Uma vez escreveram no mural da minha sala de sexta-série uma frase que, não sei por que, nunca esqueci: "vivia chorando porque não tinha sapatos, até que vi sorrir um homem que não tinha pés"*. Acho que lembrar disso se aplica a essa época dos jogos e tudo mais, porque é quando se vê todos os dias gente vencendo limites considerados intransponíveis, apesar de uma condição de vida que, aos olhos de muitos, já é uma pré-condição para a derrota.

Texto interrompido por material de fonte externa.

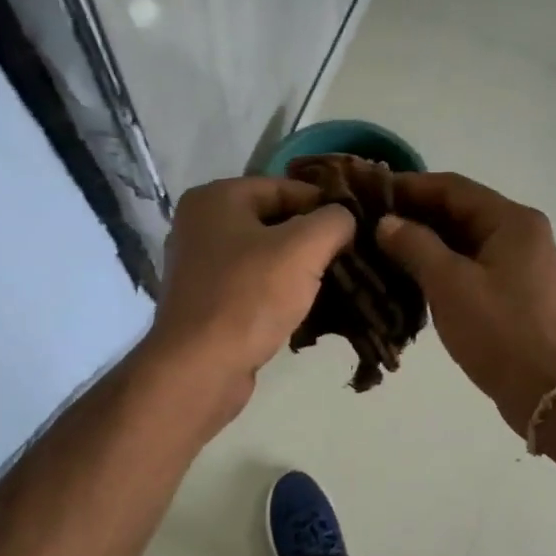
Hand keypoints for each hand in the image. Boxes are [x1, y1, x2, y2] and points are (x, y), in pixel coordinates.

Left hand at [145, 176, 355, 415]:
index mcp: (216, 198)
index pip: (284, 187)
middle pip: (273, 222)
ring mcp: (199, 267)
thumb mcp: (303, 248)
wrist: (200, 368)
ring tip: (334, 286)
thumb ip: (333, 221)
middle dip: (312, 241)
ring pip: (264, 258)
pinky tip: (304, 311)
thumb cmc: (249, 297)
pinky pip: (251, 288)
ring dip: (298, 271)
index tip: (357, 229)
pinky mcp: (205, 304)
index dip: (324, 205)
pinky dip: (278, 295)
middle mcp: (200, 225)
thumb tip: (345, 219)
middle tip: (349, 260)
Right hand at [376, 172, 555, 431]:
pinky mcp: (514, 295)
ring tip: (380, 251)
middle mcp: (520, 234)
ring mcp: (520, 266)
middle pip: (460, 213)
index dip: (409, 187)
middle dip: (414, 216)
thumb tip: (387, 223)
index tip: (369, 192)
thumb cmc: (500, 331)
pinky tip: (409, 279)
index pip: (453, 188)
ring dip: (425, 245)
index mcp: (512, 221)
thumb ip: (415, 246)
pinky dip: (441, 269)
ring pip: (464, 243)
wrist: (549, 390)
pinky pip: (471, 268)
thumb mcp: (450, 284)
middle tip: (368, 224)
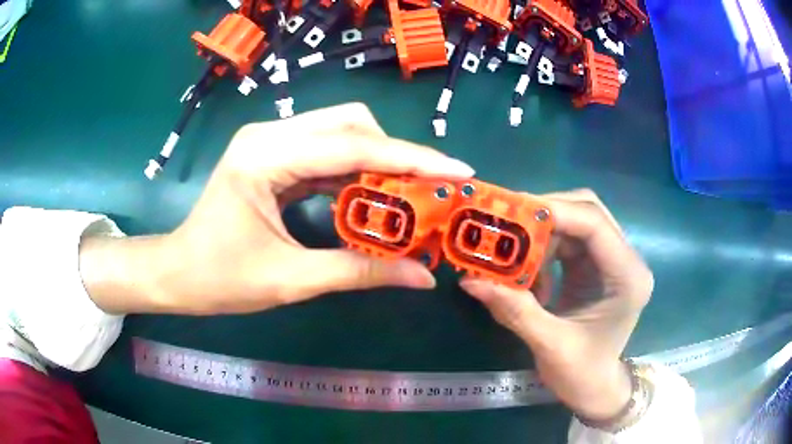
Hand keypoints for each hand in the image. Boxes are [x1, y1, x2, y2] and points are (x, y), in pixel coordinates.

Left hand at [81, 103, 474, 314]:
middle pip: (351, 123)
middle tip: (429, 191)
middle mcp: (270, 134)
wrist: (179, 272)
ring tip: (410, 195)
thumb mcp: (292, 279)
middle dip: (396, 154)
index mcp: (266, 156)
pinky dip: (356, 171)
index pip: (353, 147)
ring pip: (342, 132)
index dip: (412, 159)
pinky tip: (373, 196)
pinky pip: (326, 151)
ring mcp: (270, 140)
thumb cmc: (221, 279)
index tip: (457, 170)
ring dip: (379, 161)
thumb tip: (422, 279)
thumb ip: (360, 273)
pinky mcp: (273, 154)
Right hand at [460, 190, 653, 420]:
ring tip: (512, 255)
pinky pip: (568, 241)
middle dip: (545, 214)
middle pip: (587, 211)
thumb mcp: (550, 345)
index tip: (510, 213)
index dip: (554, 211)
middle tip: (506, 223)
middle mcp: (624, 260)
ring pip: (575, 222)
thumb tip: (470, 281)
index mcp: (627, 277)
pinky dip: (543, 250)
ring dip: (541, 234)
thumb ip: (515, 311)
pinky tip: (529, 275)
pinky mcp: (596, 266)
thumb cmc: (582, 374)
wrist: (595, 389)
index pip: (594, 223)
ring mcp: (611, 260)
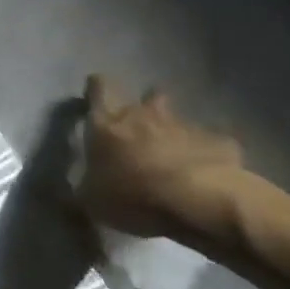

É inevitável olharmos para nós mesmos nessas horas, e nos envergonharmos do tanto que reclamamos e nos sentimos desgraçados apesar da vida praticamente perfeita que temos. Eu, então, que sou campeoníssimo nessa lamúria, tenho certeza de que muitos daqueles atletas que eu vejo na televisão trocariam de lugar comigo sem pestanejar, se pudessem.
A nadadora japonesa em pânico antes da prova me emocionou. E as imagens dos cegos jogando futebol com uma bola com um guizo dentro para que eles possam achá-la no meio do campo também.
Acho que mais do que valorizar os atletas com necessidades especiais, esses Jogos Para-Panamericanos servem para a gente olhar para o Céu e louvar a Deus por absolutamente tudo, viu.
* Ou, na versão do Alan (colega meu daquela época): "vivia chorando porque não tinha cabelos, até que vi dois carecas brigando por um pente".